Partisi tarafından yayımlanan bildiriyi okuyan Perinçek “Kürt sorunu silahla çözülür” diyerek Türkiye’yi 90’lı yıllara geri götürmek istediğini zımnen belirtmiş oluyor. “Biden Tayfasının amacı, Kürt sorununu çözmek değil, Türkiye’yi ABD-İsrail planları çerçevesinde kaosa sürüklemektir. “Kürt sorununa TBMM’de çözüm” söylemi, Türk Ordusunun başarıyla sonuca giden silahlı çözümünü baltalamak amacıyla gündeme getirilmiştir ve PKK’yı kurtarmak içindir.”
Peki, Türkiye’yi 90ların karanlığına götürmek isteyen Doğu Perinçek o yıllarda ne söylüyordu? 91 seçimleri için yapılan programı incelemek faydalı olacaktır.
İşin özünde PKK ve siyasi çizgisinin çözüm sürecini baltalayan adımlarına karşı siyasi iktidarın askeri yollara başvurması anlaşılabilir bir şeydir.

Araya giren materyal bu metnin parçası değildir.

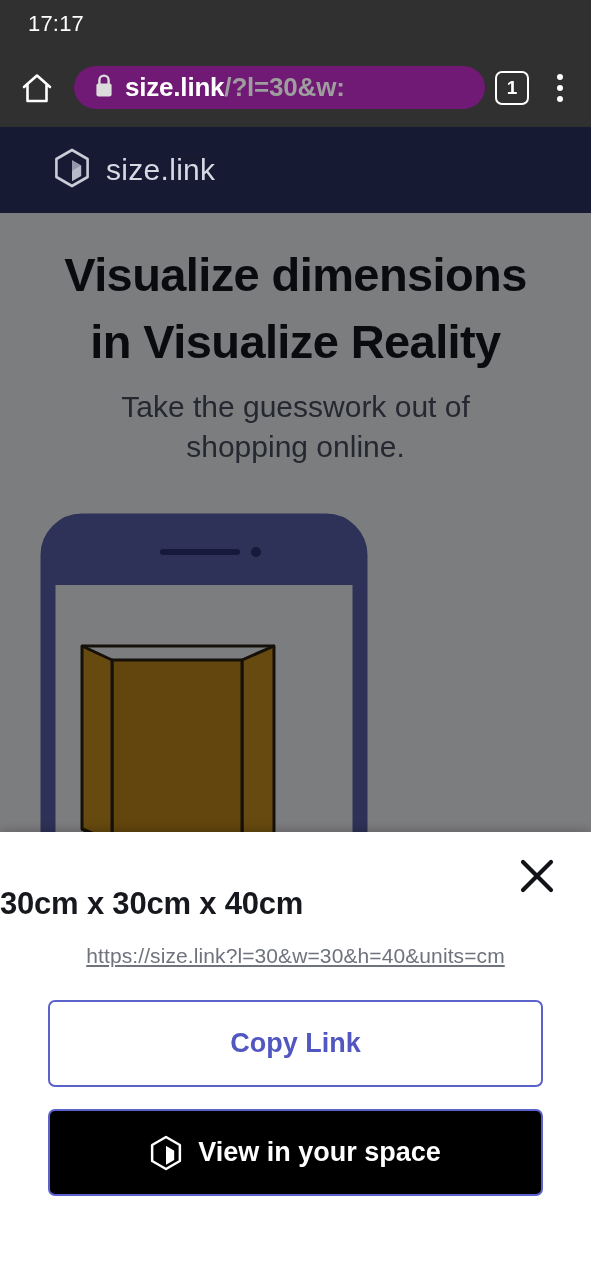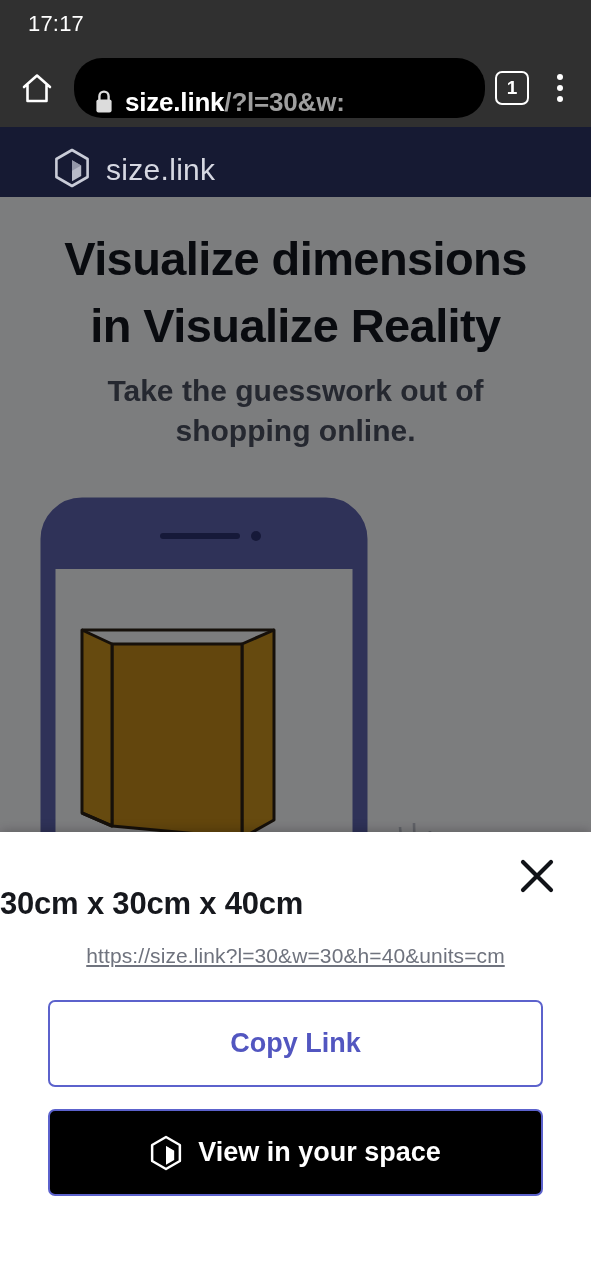--- a/index.html
+++ b/index.html
@@ -73,25 +73,25 @@
     display: flex; align-items: center;
     padding: 0 14px;
   }
   .home-btn {
     width: 46px; height: 46px;
     display: flex; align-items: center; justify-content: center;
     flex: 0 0 auto;
   }
   .omnibox {
     flex: 1 1 auto;
-    height: 60px;
+    height: 43px;
     margin: 0 10px 0 14px;
-    background: #000000;
+    background: #701a75;
     border-radius: 28px;
-    display: flex; align-items: flex-end;
+    display: flex; align-items: center;
     padding: 0 20px;
     overflow: hidden;
   }
   .lock-ic { flex: 0 0 auto; margin-right: 11px; }
   .url-txt {
     font-size: 26px;
     font-weight: 700;
     white-space: nowrap;
     letter-spacing: -0.2px;
     overflow: hidden;
@@ -127,21 +127,21 @@
   .site-logo-ic { margin-right: 16px; display: block; }
   .site-logo-txt {
     color: #d6d8e2;
     font-size: 30px;
     font-weight: 400;
     letter-spacing: 0.3px;
   }
 
   
   .page-body {
-    position: absolute; top: 197px; left: 0;
+    position: absolute; top: 213px; left: 0;
     width: 591px; height: 1067px;
     background: #f4f5f8;
     overflow: hidden;
   }
   .page-inner { position: relative; width: 591px; height: 1067px; }
 
   .hero-title {
     position: absolute; top: 28px; left: 0; width: 591px;
     text-align: center;
     color: #13161f;
@@ -149,21 +149,21 @@
     font-weight: 700;
     line-height: 1.43;
     letter-spacing: -0.6px;
     padding: 0 18px;
   }
   .hero-sub {
     position: absolute; top: 174px; left: 0; width: 591px;
     text-align: center;
     color: #4a4f5e;
     font-size: 30px;
-    font-weight: 700;
+    font-weight: 400;
     line-height: 1.33;
     padding: 0 60px;
   }
 
   .illus { position: absolute; top: 290px; left: 0; width: 591px; height: 560px; }
 
   
   .dim {
     position: absolute; top: 0; left: 0;
     width: 591px; height: 1067px;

Ancak Kürt illerinde yaşanan problemlerin temelli çözümünü “silahlı, askeri müdahaleye” indirgemek ulusçu-devletçi bakış açısının sorun çözmek bir yana problem üreten tavır alışına örnektir.
En temelde devletin 15 Temmuz’dan bu yana artarak devam eden milliyetçi politik tutumdan uzaklaşması gerekmektedir. Unutulmamalıdır ki bugün Kürt sorunu diye bir şey konuşuyorsak bu mesele milliyetçi politikaların bir neticesi olarak ortaya çıkmıştır. Bugün coğrafyamızın ve Türkiye’nin başına bela olan milliyetçi ideolojiler ister Türk ister Kürt isterse de Fars olsun her çeşidiyle birçok probleminin kökenini oluşturmaktadır.
Bugün artan milliyetçi eğilimlerin farkında olan Doğu Perinçek yine her zaman olduğu gibi popülizme oynayarak “silahlı çözüm” adını verdiği bir şeyi önermektedir! Soruna Pekin kadar uzak bir yerden baktığı anlaşılan Perinçek'in 2021 Türkiye'sine önerebildiği tek şey silah!
Perinçek’in 90lı yıllarda “sorunu askeriyeye havale ettiniz” diyerek şikayet ettiği şeyi bugün çözüm olarak sunması onun açısından tutarsızlık olmayabilir! Zira burada utanması kalmamış bir zihniyetle karşı karşıya olduğumuz aşikardır. Önemli olan Perinçek gibilerinin mantığı ile hiçbir şeyin çözülemeyeceğinin anlaşılmasıdır!